*** Given data Section Begins ***

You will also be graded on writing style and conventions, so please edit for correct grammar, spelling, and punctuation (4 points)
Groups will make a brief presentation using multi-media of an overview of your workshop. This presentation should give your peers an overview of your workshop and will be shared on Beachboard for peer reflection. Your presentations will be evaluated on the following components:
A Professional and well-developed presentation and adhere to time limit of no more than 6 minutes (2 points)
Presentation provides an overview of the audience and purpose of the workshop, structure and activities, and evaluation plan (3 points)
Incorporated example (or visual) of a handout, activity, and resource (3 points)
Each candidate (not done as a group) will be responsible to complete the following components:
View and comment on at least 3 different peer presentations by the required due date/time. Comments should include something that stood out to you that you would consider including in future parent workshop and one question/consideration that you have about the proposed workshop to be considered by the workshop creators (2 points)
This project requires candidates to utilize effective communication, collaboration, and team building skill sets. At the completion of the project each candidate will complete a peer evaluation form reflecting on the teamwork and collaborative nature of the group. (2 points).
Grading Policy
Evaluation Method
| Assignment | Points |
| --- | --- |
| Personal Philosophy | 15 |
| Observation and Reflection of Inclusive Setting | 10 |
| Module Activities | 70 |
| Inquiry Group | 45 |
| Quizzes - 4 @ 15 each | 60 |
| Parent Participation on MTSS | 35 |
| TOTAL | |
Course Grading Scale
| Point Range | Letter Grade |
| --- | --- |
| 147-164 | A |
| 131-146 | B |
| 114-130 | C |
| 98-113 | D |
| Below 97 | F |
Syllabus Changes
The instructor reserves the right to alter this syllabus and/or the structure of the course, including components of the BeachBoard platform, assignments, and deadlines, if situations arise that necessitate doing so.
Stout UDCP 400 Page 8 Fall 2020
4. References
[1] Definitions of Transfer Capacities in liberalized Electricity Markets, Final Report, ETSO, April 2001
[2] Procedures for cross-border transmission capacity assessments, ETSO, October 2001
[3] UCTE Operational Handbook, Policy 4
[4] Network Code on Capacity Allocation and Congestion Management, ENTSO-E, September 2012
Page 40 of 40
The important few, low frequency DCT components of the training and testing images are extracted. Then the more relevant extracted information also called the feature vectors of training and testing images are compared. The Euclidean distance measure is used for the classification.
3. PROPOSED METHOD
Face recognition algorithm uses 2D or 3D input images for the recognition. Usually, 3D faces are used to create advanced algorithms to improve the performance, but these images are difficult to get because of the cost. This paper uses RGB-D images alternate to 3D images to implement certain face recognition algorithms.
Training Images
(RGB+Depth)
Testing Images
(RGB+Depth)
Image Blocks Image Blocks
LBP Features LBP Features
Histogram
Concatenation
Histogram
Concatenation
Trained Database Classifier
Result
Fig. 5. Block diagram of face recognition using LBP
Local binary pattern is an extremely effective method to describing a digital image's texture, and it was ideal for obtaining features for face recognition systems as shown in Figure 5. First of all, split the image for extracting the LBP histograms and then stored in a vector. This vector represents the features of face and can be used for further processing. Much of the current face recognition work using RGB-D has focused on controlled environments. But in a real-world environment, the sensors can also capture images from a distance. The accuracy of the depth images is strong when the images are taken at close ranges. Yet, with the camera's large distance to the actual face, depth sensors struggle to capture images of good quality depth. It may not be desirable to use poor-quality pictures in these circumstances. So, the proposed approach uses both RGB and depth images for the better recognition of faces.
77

*** Given data Section Ends ***

▶ Exercise requirements
Return each full line of the entries that contains the word "ETSO".

▶ Exercise answer
[1] Definitions of Transfer Capacities in liberalized Electricity Markets, Final Report, ETSO, April 2001
[2] Procedures for cross-border transmission capacity assessments, ETSO, October 2001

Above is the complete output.